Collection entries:
▬▬▬▬▬▬▬▬▬▬

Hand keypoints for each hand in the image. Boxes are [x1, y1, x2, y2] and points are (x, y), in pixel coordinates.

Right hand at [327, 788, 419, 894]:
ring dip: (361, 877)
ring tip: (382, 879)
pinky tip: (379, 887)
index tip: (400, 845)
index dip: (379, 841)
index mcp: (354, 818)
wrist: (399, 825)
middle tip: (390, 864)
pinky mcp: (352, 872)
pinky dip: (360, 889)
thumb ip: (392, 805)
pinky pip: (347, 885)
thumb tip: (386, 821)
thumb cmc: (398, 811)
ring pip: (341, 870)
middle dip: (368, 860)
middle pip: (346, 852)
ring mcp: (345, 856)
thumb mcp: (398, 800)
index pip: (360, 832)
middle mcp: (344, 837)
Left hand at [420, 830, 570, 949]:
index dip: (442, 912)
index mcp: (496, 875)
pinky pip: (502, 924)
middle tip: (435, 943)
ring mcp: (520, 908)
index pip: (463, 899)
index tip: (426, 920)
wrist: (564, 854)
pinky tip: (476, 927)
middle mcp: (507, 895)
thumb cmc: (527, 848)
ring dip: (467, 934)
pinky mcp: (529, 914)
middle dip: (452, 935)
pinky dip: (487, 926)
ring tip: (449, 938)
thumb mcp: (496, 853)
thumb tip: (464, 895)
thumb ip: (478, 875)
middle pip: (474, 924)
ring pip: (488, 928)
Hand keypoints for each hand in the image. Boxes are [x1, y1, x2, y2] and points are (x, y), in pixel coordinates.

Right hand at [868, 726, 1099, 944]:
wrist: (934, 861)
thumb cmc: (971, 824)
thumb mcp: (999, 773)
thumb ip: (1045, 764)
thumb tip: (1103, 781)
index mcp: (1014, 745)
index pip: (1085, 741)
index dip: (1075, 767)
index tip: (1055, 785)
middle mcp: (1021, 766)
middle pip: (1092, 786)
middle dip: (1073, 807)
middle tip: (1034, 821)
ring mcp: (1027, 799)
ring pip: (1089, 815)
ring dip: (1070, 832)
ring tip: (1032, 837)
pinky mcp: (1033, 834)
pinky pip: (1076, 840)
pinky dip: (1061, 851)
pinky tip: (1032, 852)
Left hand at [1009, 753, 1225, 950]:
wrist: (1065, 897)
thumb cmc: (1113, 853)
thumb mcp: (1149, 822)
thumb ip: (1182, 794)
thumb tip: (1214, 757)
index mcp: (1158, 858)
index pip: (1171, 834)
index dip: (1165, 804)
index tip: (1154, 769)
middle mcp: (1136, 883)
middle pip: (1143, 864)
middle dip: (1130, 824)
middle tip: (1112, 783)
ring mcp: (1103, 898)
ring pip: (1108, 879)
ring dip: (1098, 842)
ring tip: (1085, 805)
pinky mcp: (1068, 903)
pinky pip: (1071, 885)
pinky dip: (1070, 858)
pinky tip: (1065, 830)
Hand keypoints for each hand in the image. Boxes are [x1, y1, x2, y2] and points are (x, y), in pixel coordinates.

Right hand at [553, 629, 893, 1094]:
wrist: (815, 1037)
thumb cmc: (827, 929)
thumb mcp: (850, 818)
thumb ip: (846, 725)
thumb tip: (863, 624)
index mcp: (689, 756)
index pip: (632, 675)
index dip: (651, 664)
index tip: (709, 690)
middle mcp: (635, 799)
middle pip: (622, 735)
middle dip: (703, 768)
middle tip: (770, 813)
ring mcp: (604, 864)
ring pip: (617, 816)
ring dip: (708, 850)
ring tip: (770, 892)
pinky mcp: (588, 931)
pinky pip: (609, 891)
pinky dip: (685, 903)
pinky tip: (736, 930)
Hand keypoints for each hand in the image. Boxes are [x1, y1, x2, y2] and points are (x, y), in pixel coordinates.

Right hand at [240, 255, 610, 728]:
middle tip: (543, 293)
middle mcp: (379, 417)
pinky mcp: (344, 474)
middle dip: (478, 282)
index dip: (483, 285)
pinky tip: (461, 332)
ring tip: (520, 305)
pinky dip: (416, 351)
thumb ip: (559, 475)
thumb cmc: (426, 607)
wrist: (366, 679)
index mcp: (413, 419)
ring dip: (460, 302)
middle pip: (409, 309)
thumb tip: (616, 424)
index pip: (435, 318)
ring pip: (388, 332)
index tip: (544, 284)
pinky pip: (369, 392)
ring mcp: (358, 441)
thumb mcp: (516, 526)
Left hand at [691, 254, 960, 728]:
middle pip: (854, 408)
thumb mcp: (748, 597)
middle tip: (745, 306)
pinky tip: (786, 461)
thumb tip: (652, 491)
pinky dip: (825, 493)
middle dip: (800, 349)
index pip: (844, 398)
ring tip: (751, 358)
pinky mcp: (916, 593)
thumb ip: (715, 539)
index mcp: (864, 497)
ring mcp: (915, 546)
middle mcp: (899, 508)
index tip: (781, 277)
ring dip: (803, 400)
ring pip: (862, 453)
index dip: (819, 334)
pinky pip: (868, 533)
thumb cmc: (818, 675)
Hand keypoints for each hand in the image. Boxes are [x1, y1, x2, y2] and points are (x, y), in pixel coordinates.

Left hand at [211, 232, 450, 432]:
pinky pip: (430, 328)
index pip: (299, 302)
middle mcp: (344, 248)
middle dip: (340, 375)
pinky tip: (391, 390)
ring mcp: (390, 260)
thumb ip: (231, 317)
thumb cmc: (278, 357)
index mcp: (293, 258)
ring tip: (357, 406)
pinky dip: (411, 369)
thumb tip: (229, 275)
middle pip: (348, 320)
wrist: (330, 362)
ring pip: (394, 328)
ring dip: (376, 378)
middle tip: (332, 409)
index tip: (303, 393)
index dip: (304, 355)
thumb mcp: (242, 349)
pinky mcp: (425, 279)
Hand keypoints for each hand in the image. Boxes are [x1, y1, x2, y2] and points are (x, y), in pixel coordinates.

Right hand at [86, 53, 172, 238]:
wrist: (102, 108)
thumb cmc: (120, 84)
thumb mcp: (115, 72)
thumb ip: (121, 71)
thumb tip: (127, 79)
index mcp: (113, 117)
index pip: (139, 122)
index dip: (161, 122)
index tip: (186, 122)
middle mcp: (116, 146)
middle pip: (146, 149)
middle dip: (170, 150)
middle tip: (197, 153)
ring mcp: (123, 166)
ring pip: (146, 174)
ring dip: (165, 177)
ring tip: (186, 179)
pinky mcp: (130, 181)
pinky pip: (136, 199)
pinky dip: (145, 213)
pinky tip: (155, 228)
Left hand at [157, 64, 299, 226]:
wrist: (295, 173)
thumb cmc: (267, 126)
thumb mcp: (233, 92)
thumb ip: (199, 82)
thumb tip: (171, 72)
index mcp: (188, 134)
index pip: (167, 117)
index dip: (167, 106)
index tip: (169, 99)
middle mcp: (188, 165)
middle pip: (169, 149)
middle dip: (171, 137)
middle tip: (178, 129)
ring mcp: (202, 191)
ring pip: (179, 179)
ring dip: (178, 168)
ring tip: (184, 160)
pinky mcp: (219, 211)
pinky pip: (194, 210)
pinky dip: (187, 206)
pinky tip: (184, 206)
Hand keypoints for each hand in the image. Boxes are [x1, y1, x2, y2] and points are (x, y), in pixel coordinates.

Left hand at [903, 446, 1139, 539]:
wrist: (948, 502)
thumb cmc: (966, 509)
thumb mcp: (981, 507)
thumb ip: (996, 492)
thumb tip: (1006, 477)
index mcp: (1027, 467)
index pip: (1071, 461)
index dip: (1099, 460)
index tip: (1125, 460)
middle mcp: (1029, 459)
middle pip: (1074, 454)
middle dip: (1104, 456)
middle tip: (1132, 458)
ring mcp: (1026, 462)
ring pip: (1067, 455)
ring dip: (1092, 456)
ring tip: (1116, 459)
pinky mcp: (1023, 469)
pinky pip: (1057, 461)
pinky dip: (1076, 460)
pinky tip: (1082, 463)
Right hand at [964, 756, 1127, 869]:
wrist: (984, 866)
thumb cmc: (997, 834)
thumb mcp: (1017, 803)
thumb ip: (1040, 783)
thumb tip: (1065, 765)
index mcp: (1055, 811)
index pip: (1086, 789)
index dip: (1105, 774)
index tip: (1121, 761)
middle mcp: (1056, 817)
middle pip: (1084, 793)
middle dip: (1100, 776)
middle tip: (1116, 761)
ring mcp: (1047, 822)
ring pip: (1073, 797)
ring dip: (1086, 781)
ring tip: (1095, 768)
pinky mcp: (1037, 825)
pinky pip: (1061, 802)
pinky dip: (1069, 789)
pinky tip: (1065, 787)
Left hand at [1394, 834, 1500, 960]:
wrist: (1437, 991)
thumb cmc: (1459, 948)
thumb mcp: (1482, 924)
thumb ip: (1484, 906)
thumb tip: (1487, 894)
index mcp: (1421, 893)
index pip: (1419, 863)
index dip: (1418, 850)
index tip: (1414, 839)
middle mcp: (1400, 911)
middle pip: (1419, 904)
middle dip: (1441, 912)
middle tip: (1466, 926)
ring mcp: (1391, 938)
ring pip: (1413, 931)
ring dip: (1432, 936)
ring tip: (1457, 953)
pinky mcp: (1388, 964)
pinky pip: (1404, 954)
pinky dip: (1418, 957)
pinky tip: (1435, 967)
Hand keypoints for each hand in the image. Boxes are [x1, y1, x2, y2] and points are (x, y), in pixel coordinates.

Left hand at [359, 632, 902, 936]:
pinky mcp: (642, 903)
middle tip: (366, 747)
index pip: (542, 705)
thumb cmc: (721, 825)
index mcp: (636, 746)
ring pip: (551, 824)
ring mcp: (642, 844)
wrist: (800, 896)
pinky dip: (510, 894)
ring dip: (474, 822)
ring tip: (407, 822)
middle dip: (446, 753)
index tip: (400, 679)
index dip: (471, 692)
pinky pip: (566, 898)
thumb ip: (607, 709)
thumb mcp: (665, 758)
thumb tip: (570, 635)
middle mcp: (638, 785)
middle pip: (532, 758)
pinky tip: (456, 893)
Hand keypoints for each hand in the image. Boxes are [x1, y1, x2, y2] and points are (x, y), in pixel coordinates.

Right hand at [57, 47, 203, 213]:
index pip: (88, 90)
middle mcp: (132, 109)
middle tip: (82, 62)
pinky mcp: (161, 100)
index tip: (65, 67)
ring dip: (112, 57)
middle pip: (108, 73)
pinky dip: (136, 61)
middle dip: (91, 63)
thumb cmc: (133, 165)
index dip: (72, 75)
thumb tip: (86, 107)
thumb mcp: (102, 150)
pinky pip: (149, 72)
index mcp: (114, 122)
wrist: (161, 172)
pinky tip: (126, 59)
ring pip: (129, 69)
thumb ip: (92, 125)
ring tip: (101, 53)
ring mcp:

▬▬▬▬▬▬▬▬▬▬

### Work request
Each line above that contains "Left" must be copied out.

### Expected answer
Left hand at [420, 830, 570, 949]:
Left hand at [1009, 753, 1225, 950]:
Left hand at [691, 254, 960, 728]:
Left hand at [211, 232, 450, 432]:
Left hand at [157, 64, 299, 226]:
Left hand at [903, 446, 1139, 539]:
Left hand at [1394, 834, 1500, 960]:
Left hand at [359, 632, 902, 936]:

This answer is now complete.